Extracted records:

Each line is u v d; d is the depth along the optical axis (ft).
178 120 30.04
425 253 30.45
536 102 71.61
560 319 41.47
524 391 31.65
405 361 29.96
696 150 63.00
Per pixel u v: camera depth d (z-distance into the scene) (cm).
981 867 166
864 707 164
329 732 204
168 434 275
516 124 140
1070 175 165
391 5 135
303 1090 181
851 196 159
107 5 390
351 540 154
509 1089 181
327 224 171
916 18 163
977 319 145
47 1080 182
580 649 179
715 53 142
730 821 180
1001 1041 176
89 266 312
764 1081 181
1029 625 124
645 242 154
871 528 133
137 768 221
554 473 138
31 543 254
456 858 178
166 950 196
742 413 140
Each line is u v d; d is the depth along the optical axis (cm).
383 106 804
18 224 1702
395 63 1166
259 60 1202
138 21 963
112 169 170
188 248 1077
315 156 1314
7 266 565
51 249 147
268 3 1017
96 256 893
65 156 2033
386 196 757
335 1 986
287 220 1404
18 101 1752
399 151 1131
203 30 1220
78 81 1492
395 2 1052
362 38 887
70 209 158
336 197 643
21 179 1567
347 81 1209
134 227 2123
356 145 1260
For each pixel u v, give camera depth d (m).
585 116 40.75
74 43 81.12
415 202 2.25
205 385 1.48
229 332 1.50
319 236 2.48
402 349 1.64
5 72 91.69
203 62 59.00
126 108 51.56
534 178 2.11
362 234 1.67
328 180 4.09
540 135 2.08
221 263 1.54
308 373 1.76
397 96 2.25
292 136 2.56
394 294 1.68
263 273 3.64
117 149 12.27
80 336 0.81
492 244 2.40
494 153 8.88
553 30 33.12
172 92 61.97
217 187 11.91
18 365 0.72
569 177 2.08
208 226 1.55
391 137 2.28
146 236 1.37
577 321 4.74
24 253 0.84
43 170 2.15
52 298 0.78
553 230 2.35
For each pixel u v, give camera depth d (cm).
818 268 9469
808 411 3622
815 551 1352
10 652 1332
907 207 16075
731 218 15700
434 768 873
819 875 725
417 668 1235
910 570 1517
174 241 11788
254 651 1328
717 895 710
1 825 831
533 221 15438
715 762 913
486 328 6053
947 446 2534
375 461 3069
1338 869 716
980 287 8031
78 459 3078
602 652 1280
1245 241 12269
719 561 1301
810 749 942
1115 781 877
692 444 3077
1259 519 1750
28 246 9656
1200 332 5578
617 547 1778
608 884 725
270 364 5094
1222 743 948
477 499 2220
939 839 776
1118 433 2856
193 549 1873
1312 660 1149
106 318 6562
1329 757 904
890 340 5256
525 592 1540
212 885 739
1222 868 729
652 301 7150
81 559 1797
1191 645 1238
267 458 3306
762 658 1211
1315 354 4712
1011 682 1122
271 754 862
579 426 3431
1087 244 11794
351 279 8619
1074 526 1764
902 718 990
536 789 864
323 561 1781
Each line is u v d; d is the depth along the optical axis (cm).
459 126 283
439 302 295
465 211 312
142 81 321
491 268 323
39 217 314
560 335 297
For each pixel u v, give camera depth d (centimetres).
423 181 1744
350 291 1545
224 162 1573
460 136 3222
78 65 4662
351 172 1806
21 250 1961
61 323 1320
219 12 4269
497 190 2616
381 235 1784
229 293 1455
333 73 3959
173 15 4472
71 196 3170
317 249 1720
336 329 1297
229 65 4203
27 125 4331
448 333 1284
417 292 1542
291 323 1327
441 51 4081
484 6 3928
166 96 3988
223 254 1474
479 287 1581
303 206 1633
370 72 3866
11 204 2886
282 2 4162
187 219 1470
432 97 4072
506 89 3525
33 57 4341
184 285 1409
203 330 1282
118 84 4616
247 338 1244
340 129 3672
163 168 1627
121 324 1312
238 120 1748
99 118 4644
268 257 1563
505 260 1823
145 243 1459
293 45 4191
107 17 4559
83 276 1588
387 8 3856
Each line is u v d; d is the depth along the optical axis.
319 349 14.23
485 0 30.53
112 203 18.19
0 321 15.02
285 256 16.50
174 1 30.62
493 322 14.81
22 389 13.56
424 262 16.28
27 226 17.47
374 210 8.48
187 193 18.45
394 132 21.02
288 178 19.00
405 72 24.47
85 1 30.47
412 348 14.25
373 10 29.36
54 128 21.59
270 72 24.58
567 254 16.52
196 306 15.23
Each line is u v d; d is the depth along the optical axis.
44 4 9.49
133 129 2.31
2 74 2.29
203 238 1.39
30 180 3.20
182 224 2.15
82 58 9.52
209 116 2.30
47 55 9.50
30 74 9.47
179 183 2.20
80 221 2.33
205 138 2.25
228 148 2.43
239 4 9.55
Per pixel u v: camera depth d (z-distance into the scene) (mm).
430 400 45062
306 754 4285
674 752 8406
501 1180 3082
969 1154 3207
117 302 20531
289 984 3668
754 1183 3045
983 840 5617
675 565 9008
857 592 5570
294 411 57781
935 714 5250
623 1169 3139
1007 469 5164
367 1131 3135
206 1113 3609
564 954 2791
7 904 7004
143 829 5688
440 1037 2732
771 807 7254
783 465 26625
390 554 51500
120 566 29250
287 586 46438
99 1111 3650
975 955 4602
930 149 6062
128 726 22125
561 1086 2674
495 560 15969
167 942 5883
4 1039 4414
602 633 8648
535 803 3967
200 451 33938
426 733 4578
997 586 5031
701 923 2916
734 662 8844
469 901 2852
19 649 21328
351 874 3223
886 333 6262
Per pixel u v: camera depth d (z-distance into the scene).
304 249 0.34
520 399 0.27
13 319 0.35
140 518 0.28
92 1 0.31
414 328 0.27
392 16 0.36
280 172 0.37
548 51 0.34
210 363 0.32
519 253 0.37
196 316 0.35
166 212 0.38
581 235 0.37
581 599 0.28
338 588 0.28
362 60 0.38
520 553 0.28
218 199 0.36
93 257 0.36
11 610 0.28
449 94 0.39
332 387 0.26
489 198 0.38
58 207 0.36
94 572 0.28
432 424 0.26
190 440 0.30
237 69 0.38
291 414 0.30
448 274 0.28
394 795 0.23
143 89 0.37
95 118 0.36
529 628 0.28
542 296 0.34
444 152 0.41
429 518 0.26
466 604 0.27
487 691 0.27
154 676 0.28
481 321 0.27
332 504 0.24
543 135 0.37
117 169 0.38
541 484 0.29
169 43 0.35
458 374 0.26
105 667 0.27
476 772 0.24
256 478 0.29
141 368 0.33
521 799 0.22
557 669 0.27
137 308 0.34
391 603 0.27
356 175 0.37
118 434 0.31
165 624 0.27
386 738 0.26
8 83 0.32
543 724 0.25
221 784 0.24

◆ ABOUT THIS EXERCISE: Pick from the records each line that contains the word "scene" and show it.

◆ RESULT OF THIS EXERCISE:
Per pixel u v: camera depth d (z-distance into the scene) (cm).
Per pixel u v: camera depth d (z-distance into the scene) (mm).
Per pixel u v: camera depth d (z-distance into the scene).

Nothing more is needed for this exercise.